→ **Work to be completed**:
Please give back word for word the lines of the material below between the line containing "How does solar" and the line containing "Where does electricity", inclusive.

→ **Stored data**:

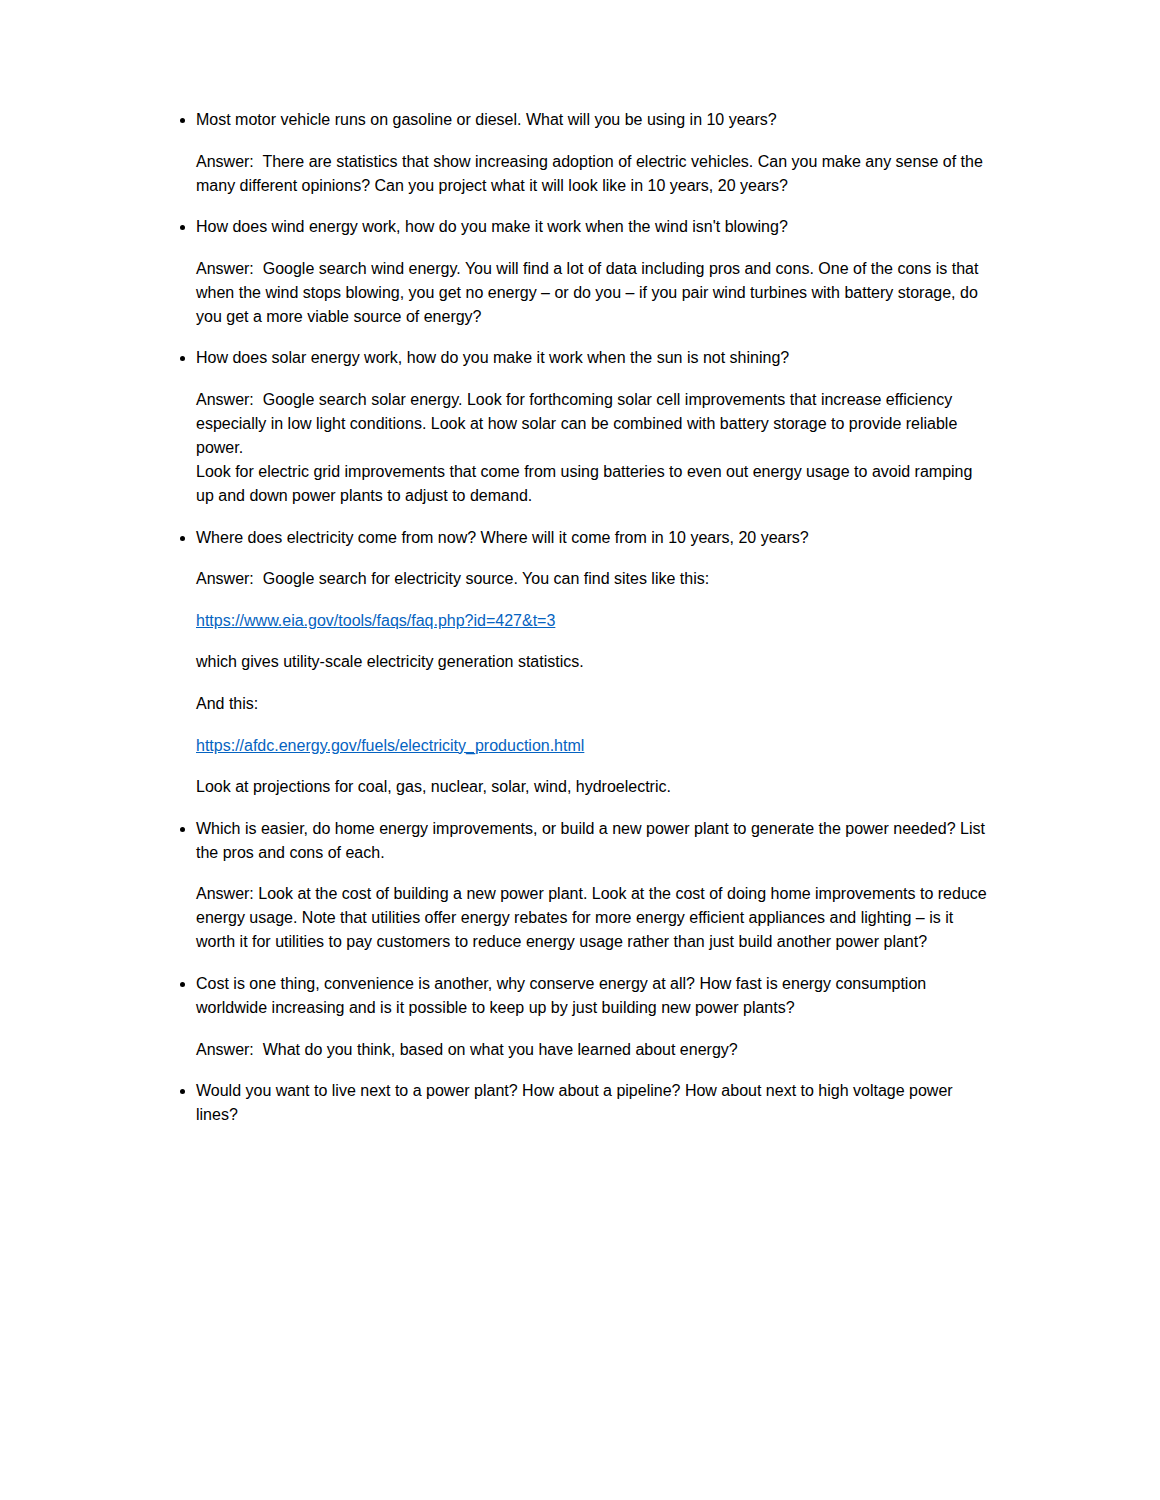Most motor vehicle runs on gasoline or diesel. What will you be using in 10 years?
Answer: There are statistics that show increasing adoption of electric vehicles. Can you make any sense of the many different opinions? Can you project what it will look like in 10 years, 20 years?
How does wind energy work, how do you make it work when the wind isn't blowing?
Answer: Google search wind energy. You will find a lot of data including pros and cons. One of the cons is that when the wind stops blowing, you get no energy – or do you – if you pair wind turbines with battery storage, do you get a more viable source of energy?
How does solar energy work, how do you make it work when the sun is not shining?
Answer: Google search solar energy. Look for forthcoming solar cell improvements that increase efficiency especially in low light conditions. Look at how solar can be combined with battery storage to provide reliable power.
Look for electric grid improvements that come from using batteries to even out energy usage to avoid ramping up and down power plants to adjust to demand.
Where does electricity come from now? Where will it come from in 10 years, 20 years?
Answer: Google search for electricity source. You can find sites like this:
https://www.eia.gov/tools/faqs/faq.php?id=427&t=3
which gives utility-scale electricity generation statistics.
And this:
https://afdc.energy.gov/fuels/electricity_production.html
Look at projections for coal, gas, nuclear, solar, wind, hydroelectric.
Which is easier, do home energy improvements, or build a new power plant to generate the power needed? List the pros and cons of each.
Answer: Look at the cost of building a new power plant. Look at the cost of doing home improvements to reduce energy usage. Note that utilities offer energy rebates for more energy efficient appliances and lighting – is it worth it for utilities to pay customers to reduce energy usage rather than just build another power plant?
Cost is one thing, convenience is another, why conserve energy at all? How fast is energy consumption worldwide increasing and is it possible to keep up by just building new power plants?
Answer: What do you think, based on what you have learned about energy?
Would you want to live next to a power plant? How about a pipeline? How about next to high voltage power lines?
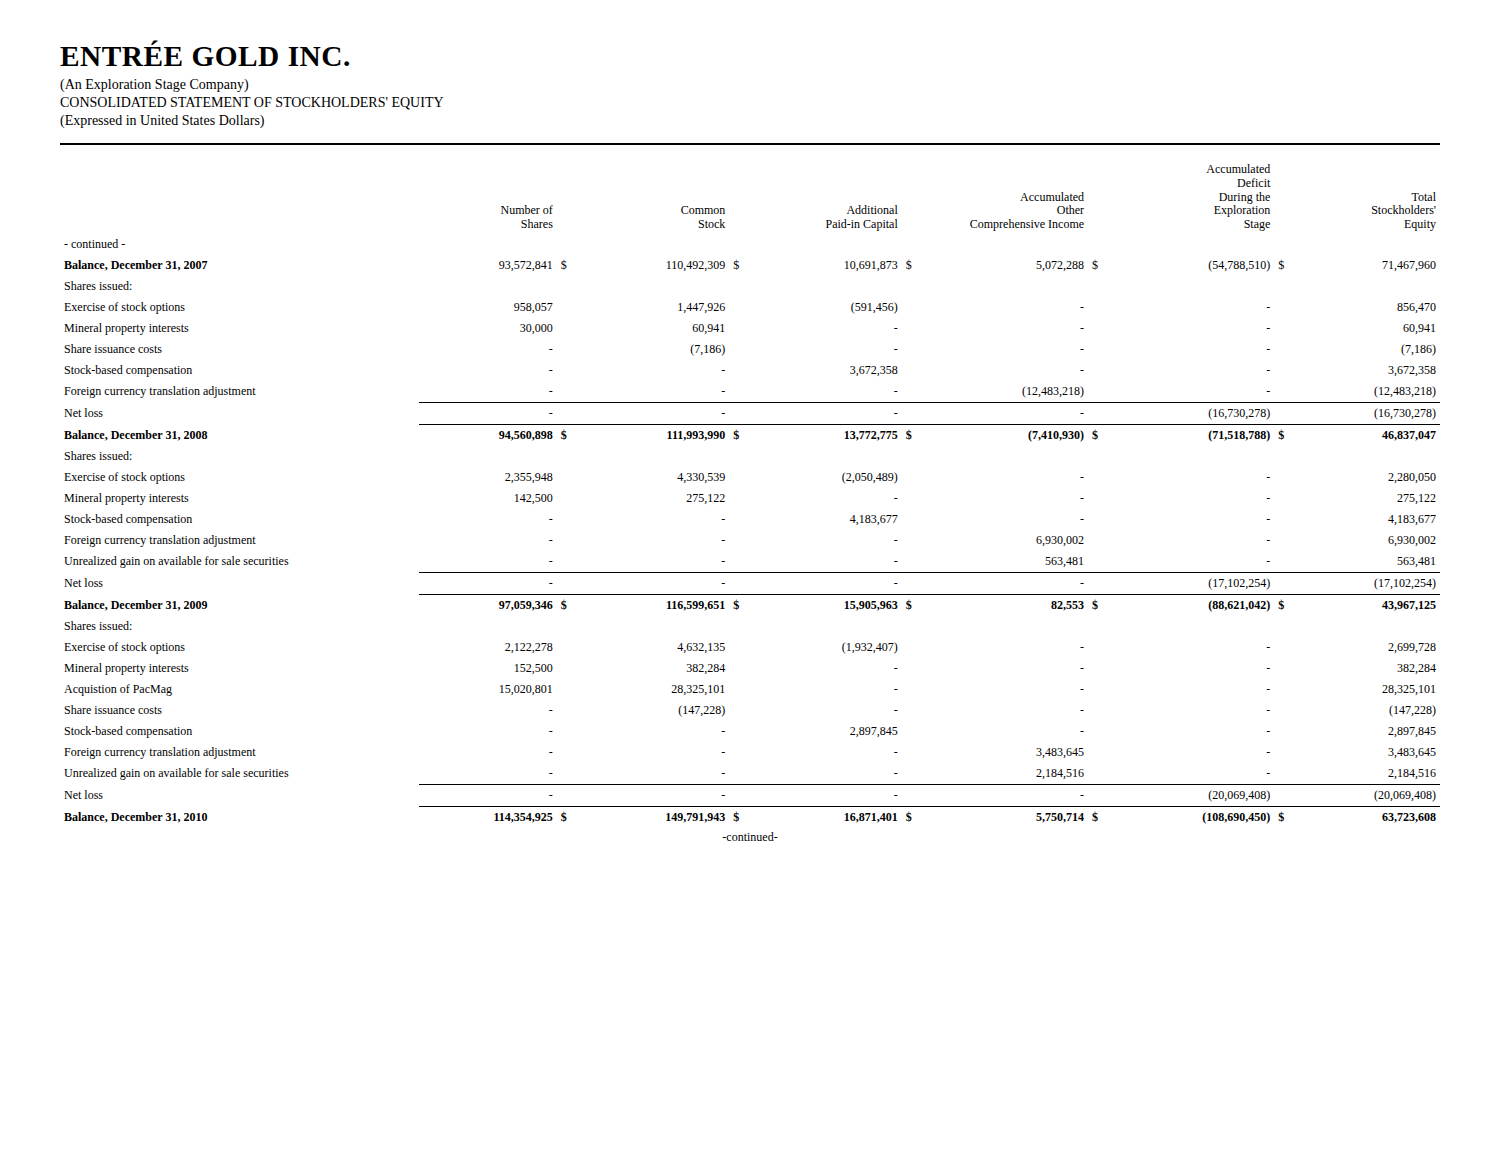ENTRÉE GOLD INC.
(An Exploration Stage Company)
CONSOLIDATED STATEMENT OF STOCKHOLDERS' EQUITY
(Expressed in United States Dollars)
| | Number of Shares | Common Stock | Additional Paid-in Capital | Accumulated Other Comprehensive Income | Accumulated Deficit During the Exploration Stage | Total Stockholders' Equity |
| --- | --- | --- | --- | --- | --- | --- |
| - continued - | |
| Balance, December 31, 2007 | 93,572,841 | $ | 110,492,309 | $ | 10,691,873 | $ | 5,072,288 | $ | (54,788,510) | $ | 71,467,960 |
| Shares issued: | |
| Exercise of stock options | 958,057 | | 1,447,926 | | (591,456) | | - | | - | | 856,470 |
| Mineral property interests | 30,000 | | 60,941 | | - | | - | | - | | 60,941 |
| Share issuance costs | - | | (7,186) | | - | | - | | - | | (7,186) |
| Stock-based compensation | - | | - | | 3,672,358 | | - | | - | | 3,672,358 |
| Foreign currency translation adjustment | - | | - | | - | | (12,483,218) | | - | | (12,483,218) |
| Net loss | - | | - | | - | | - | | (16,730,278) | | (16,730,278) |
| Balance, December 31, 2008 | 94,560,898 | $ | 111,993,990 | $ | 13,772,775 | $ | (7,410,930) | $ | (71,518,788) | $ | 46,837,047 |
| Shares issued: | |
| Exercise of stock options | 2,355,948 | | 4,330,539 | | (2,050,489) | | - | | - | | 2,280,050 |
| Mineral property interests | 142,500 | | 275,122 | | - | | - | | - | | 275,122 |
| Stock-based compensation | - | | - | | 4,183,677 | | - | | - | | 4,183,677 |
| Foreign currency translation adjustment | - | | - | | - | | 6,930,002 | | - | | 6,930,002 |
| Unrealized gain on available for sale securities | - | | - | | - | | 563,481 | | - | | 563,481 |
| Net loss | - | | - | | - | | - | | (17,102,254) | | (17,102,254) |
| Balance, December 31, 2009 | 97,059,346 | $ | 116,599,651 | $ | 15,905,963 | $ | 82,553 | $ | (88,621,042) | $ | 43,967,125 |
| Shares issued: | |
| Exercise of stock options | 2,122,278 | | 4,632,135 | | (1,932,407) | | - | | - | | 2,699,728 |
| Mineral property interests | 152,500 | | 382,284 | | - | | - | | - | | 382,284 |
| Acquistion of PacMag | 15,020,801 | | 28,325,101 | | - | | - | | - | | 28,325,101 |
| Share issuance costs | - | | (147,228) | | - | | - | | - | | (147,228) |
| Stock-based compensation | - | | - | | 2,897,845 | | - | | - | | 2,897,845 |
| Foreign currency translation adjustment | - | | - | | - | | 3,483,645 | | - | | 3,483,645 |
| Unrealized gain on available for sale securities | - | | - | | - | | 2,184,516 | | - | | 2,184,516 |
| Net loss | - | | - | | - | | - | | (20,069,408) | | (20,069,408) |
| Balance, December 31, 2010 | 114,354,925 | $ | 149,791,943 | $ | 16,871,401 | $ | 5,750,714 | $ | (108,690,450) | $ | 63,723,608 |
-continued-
* * *
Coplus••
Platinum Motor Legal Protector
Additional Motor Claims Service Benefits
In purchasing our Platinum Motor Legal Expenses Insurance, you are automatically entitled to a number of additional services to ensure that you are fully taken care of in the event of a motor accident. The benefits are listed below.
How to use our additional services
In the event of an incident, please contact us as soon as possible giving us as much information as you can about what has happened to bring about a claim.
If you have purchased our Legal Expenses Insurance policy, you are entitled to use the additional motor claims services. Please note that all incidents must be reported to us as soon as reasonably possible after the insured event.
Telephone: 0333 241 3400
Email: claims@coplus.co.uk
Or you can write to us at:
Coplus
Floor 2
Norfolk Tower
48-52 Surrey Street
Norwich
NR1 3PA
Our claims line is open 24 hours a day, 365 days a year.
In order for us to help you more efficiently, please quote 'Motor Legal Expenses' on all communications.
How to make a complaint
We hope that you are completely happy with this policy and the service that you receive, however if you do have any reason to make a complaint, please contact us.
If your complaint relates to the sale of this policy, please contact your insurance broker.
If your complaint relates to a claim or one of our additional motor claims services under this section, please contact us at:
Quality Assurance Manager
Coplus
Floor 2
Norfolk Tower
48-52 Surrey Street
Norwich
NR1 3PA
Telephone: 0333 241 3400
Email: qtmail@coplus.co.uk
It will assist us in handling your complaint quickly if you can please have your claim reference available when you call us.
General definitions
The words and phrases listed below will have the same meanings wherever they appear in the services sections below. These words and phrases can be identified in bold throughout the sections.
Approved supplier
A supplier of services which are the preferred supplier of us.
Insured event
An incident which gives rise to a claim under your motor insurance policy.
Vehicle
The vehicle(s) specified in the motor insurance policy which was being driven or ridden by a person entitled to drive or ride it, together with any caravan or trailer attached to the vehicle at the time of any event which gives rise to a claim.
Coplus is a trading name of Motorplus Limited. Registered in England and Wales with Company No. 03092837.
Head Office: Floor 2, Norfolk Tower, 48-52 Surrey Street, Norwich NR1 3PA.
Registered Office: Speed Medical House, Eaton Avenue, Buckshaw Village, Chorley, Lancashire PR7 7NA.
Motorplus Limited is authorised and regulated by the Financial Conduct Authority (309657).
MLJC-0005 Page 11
--
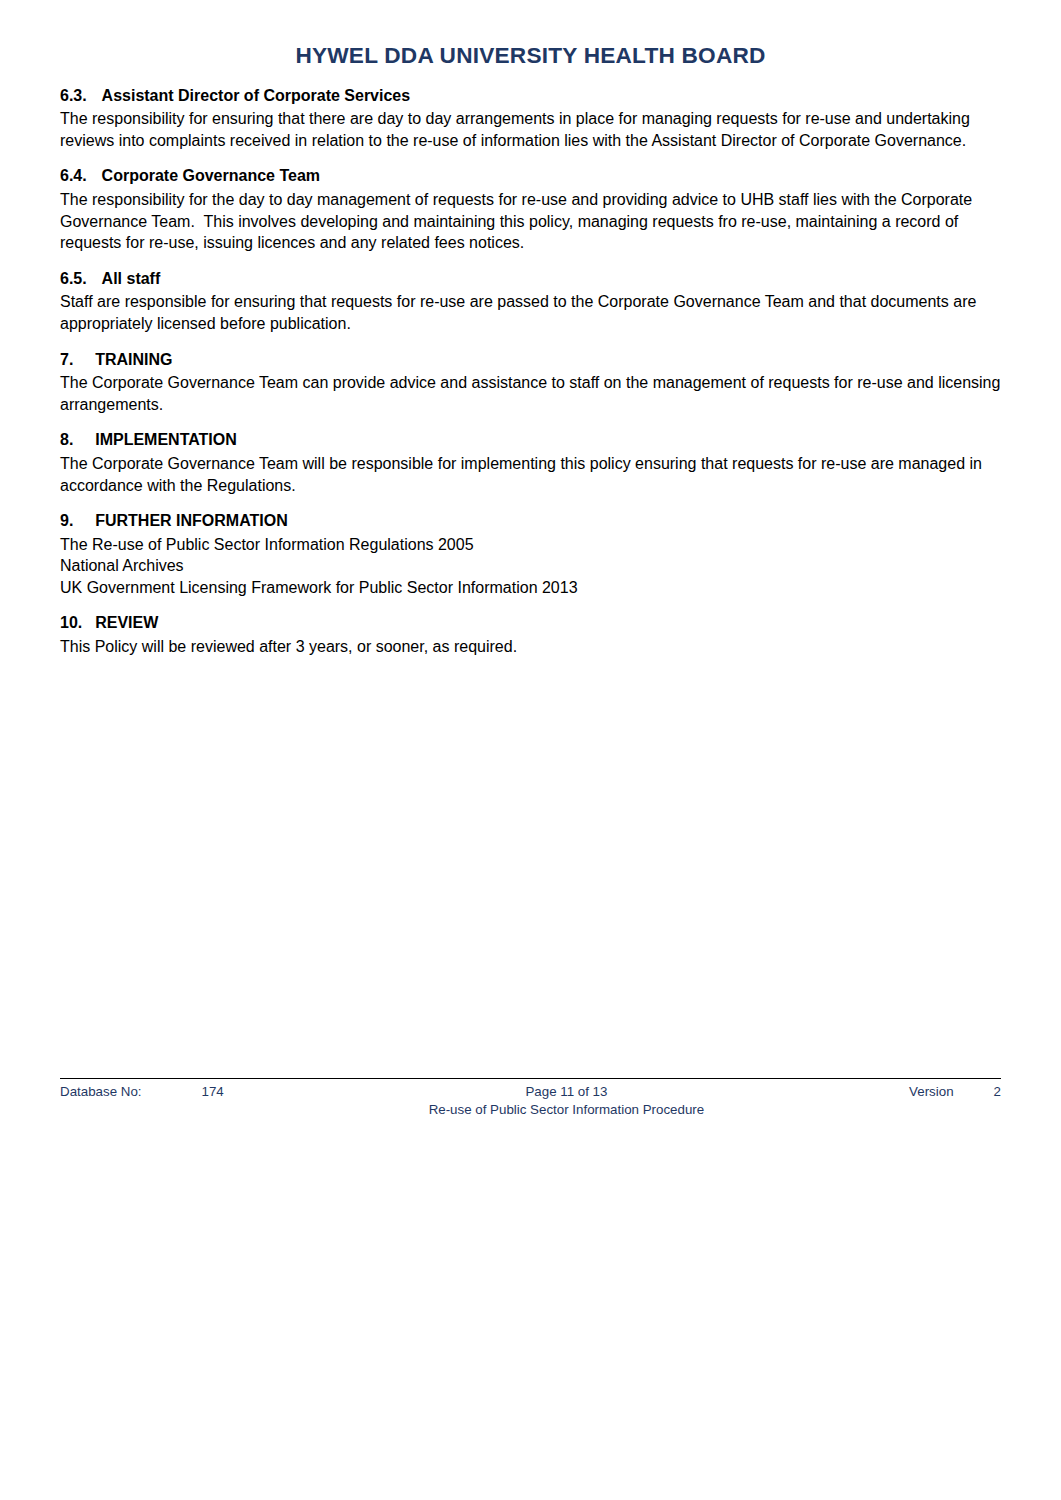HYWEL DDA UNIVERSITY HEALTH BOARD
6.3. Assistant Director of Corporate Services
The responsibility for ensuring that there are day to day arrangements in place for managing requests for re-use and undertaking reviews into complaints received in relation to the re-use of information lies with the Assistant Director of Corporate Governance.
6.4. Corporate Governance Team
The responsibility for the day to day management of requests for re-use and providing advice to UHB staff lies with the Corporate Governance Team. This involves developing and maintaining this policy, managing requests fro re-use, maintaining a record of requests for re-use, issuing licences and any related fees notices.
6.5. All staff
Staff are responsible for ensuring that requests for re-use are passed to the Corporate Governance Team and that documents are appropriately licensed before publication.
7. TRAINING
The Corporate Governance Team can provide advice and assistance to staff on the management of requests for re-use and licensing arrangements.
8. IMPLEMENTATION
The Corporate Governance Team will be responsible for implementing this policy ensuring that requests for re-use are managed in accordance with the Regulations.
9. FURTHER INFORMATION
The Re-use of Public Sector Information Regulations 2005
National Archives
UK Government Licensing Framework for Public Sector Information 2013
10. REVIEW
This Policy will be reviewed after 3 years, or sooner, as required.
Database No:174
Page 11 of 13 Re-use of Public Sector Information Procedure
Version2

→ **The answer**:
How does solar energy work, how do you make it work when the sun is not shining?
Answer: Google search solar energy. Look for forthcoming solar cell improvements that increase efficiency especially in low light conditions. Look at how solar can be combined with battery storage to provide reliable power.
Look for electric grid improvements that come from using batteries to even out energy usage to avoid ramping up and down power plants to adjust to demand.
Where does electricity come from now? Where will it come from in 10 years, 20 years?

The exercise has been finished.